[Task to carry out]
How would you express the text of every row below as a JSON list of strings, one string per line, with blank lines left out?

[Collected data]
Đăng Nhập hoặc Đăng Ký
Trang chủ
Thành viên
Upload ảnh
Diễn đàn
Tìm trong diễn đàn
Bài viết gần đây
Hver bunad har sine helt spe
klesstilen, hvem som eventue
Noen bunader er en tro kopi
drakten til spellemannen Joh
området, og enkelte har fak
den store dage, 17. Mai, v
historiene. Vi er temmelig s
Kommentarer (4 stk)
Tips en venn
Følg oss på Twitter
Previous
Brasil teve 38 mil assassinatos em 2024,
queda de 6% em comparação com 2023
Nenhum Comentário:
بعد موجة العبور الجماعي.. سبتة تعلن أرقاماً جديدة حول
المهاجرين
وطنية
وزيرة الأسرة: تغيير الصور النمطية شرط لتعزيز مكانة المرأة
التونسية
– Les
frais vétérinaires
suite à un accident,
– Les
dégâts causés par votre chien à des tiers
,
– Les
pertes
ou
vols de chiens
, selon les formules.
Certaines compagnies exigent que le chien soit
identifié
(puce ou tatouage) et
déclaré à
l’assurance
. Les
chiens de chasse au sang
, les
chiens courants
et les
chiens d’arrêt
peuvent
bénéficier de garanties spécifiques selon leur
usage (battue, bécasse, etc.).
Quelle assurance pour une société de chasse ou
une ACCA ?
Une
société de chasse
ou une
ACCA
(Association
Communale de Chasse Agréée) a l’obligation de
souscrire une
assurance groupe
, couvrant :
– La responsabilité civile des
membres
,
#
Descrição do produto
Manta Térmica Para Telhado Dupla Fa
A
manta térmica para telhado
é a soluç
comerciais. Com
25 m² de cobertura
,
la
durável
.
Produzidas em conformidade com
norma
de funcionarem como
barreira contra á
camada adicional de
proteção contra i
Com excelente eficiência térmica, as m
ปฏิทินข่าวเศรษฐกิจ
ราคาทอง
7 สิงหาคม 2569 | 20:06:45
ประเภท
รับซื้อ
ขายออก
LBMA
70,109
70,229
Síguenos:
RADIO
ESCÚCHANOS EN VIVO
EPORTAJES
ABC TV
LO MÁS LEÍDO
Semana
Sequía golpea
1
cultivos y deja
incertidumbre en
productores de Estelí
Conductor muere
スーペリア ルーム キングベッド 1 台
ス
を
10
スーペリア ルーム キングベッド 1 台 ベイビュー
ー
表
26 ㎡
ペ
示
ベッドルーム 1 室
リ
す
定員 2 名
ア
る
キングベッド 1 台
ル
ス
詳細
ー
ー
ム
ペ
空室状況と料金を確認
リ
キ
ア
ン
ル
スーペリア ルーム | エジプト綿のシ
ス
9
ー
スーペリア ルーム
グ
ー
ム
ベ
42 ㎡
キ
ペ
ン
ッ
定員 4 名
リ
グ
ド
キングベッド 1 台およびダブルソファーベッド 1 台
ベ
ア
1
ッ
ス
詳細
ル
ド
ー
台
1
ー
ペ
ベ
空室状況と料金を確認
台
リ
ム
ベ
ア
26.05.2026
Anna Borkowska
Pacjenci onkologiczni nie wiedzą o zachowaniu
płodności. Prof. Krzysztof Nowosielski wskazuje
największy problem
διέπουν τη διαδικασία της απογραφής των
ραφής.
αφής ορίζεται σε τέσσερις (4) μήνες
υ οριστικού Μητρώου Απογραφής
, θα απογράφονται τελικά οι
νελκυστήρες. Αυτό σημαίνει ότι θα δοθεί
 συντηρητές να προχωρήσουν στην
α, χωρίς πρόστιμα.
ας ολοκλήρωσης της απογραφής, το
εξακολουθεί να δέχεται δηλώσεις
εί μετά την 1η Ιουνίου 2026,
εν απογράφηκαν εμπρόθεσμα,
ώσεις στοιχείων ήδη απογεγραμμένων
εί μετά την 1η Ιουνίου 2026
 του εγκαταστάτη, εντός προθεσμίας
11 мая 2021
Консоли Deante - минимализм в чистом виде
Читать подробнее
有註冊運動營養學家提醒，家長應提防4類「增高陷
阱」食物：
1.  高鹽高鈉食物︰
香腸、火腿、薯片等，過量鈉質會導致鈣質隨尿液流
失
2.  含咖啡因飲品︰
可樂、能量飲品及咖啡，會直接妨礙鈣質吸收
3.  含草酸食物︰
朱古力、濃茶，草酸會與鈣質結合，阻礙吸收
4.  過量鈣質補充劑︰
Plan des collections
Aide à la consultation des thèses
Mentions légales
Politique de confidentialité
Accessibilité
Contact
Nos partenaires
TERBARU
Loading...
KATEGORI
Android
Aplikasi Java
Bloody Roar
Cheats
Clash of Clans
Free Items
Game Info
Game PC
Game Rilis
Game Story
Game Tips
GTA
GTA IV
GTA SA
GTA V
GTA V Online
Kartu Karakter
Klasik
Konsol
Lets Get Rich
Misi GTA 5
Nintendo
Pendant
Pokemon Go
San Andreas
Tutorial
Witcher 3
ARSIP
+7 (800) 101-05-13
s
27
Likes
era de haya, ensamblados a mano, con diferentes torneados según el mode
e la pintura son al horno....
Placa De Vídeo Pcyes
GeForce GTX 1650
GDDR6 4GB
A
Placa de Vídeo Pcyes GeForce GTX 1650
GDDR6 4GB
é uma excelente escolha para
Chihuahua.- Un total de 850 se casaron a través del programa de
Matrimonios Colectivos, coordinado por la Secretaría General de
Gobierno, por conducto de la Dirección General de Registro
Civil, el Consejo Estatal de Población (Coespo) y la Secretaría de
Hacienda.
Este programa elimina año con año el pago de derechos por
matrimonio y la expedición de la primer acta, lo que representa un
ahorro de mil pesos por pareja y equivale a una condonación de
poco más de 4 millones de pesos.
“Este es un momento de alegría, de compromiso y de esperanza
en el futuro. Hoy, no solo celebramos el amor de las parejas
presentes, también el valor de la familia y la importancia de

[Output for this task]
[
  "Đăng Nhập hoặc Đăng Ký",
  "Trang chủ",
  "Thành viên",
  "Upload ảnh",
  "Diễn đàn",
  "Tìm trong diễn đàn",
  "Bài viết gần đây",
  "Hver bunad har sine helt spe",
  "klesstilen, hvem som eventue",
  "Noen bunader er en tro kopi",
  "drakten til spellemannen Joh",
  "området, og enkelte har fak",
  "den store dage, 17. Mai, v",
  "historiene. Vi er temmelig s",
  "Kommentarer (4 stk)",
  "Tips en venn",
  "Følg oss på Twitter",
  "Previous",
  "Brasil teve 38 mil assassinatos em 2024,",
  "queda de 6% em comparação com 2023",
  "Nenhum Comentário:",
  "بعد موجة العبور الجماعي.. سبتة تعلن أرقاماً جديدة حول",
  "المهاجرين",
  "وطنية",
  "وزيرة الأسرة: تغيير الصور النمطية شرط لتعزيز مكانة المرأة",
  "التونسية",
  "– Les",
  "frais vétérinaires",
  "suite à un accident,",
  "– Les",
  "dégâts causés par votre chien à des tiers",
  ",",
  "– Les",
  "pertes",
  "ou",
  "vols de chiens",
  ", selon les formules.",
  "Certaines compagnies exigent que le chien soit",
  "identifié",
  "(puce ou tatouage) et",
  "déclaré à",
  "l’assurance",
  ". Les",
  "chiens de chasse au sang",
  ", les",
  "chiens courants",
  "et les",
  "chiens d’arrêt",
  "peuvent",
  "bénéficier de garanties spécifiques selon leur",
  "usage (battue, bécasse, etc.).",
  "Quelle assurance pour une société de chasse ou",
  "une ACCA ?",
  "Une",
  "société de chasse",
  "ou une",
  "ACCA",
  "(Association",
  "Communale de Chasse Agréée) a l’obligation de",
  "souscrire une",
  "assurance groupe",
  ", couvrant :",
  "– La responsabilité civile des",
  "membres",
  ",",
  "#",
  "Descrição do produto",
  "Manta Térmica Para Telhado Dupla Fa",
  "A",
  "manta térmica para telhado",
  "é a soluç",
  "comerciais. Com",
  "25 m² de cobertura",
  ",",
  "la",
  "durável",
  ".",
  "Produzidas em conformidade com",
  "norma",
  "de funcionarem como",
  "barreira contra á",
  "camada adicional de",
  "proteção contra i",
  "Com excelente eficiência térmica, as m",
  "ปฏิทินข่าวเศรษฐกิจ",
  "ราคาทอง",
  "7 สิงหาคม 2569 | 20:06:45",
  "ประเภท",
  "รับซื้อ",
  "ขายออก",
  "LBMA",
  "70,109",
  "70,229",
  "Síguenos:",
  "RADIO",
  "ESCÚCHANOS EN VIVO",
  "EPORTAJES",
  "ABC TV",
  "LO MÁS LEÍDO",
  "Semana",
  "Sequía golpea",
  "1",
  "cultivos y deja",
  "incertidumbre en",
  "productores de Estelí",
  "Conductor muere",
  "スーペリア ルーム キングベッド 1 台",
  "ス",
  "を",
  "10",
  "スーペリア ルーム キングベッド 1 台 ベイビュー",
  "ー",
  "表",
  "26 ㎡",
  "ペ",
  "示",
  "ベッドルーム 1 室",
  "リ",
  "す",
  "定員 2 名",
  "ア",
  "る",
  "キングベッド 1 台",
  "ル",
  "ス",
  "詳細",
  "ー",
  "ー",
  "ム",
  "ペ",
  "空室状況と料金を確認",
  "リ",
  "キ",
  "ア",
  "ン",
  "ル",
  "スーペリア ルーム | エジプト綿のシ",
  "ス",
  "9",
  "ー",
  "スーペリア ルーム",
  "グ",
  "ー",
  "ム",
  "ベ",
  "42 ㎡",
  "キ",
  "ペ",
  "ン",
  "ッ",
  "定員 4 名",
  "リ",
  "グ",
  "ド",
  "キングベッド 1 台およびダブルソファーベッド 1 台",
  "ベ",
  "ア",
  "1",
  "ッ",
  "ス",
  "詳細",
  "ル",
  "ド",
  "ー",
  "台",
  "1",
  "ー",
  "ペ",
  "ベ",
  "空室状況と料金を確認",
  "台",
  "リ",
  "ム",
  "ベ",
  "ア",
  "26.05.2026",
  "Anna Borkowska",
  "Pacjenci onkologiczni nie wiedzą o zachowaniu",
  "płodności. Prof. Krzysztof Nowosielski wskazuje",
  "największy problem",
  "διέπουν τη διαδικασία της απογραφής των",
  "ραφής.",
  "αφής ορίζεται σε τέσσερις (4) μήνες",
  "υ οριστικού Μητρώου Απογραφής",
  ", θα απογράφονται τελικά οι",
  "νελκυστήρες. Αυτό σημαίνει ότι θα δοθεί",
  " συντηρητές να προχωρήσουν στην",
  "α, χωρίς πρόστιμα.",
  "ας ολοκλήρωσης της απογραφής, το",
  "εξακολουθεί να δέχεται δηλώσεις",
  "εί μετά την 1η Ιουνίου 2026,",
  "εν απογράφηκαν εμπρόθεσμα,",
  "ώσεις στοιχείων ήδη απογεγραμμένων",
  "εί μετά την 1η Ιουνίου 2026",
  " του εγκαταστάτη, εντός προθεσμίας",
  "11 мая 2021",
  "Консоли Deante - минимализм в чистом виде",
  "Читать подробнее",
  "有註冊運動營養學家提醒，家長應提防4類「增高陷",
  "阱」食物：",
  "1.  高鹽高鈉食物︰",
  "香腸、火腿、薯片等，過量鈉質會導致鈣質隨尿液流",
  "失",
  "2.  含咖啡因飲品︰",
  "可樂、能量飲品及咖啡，會直接妨礙鈣質吸收",
  "3.  含草酸食物︰",
  "朱古力、濃茶，草酸會與鈣質結合，阻礙吸收",
  "4.  過量鈣質補充劑︰",
  "Plan des collections",
  "Aide à la consultation des thèses",
  "Mentions légales",
  "Politique de confidentialité",
  "Accessibilité",
  "Contact",
  "Nos partenaires",
  "TERBARU",
  "Loading...",
  "KATEGORI",
  "Android",
  "Aplikasi Java",
  "Bloody Roar",
  "Cheats",
  "Clash of Clans",
  "Free Items",
  "Game Info",
  "Game PC",
  "Game Rilis",
  "Game Story",
  "Game Tips",
  "GTA",
  "GTA IV",
  "GTA SA",
  "GTA V",
  "GTA V Online",
  "Kartu Karakter",
  "Klasik",
  "Konsol",
  "Lets Get Rich",
  "Misi GTA 5",
  "Nintendo",
  "Pendant",
  "Pokemon Go",
  "San Andreas",
  "Tutorial",
  "Witcher 3",
  "ARSIP",
  "+7 (800) 101-05-13",
  "s",
  "27",
  "Likes",
  "era de haya, ensamblados a mano, con diferentes torneados según el mode",
  "e la pintura son al horno....",
  "Placa De Vídeo Pcyes",
  "GeForce GTX 1650",
  "GDDR6 4GB",
  "A",
  "Placa de Vídeo Pcyes GeForce GTX 1650",
  "GDDR6 4GB",
  "é uma excelente escolha para",
  "Chihuahua.- Un total de 850 se casaron a través del programa de",
  "Matrimonios Colectivos, coordinado por la Secretaría General de",
  "Gobierno, por conducto de la Dirección General de Registro",
  "Civil, el Consejo Estatal de Población (Coespo) y la Secretaría de",
  "Hacienda.",
  "Este programa elimina año con año el pago de derechos por",
  "matrimonio y la expedición de la primer acta, lo que representa un",
  "ahorro de mil pesos por pareja y equivale a una condonación de",
  "poco más de 4 millones de pesos.",
  "“Este es un momento de alegría, de compromiso y de esperanza",
  "en el futuro. Hoy, no solo celebramos el amor de las parejas",
  "presentes, también el valor de la familia y la importancia de"
]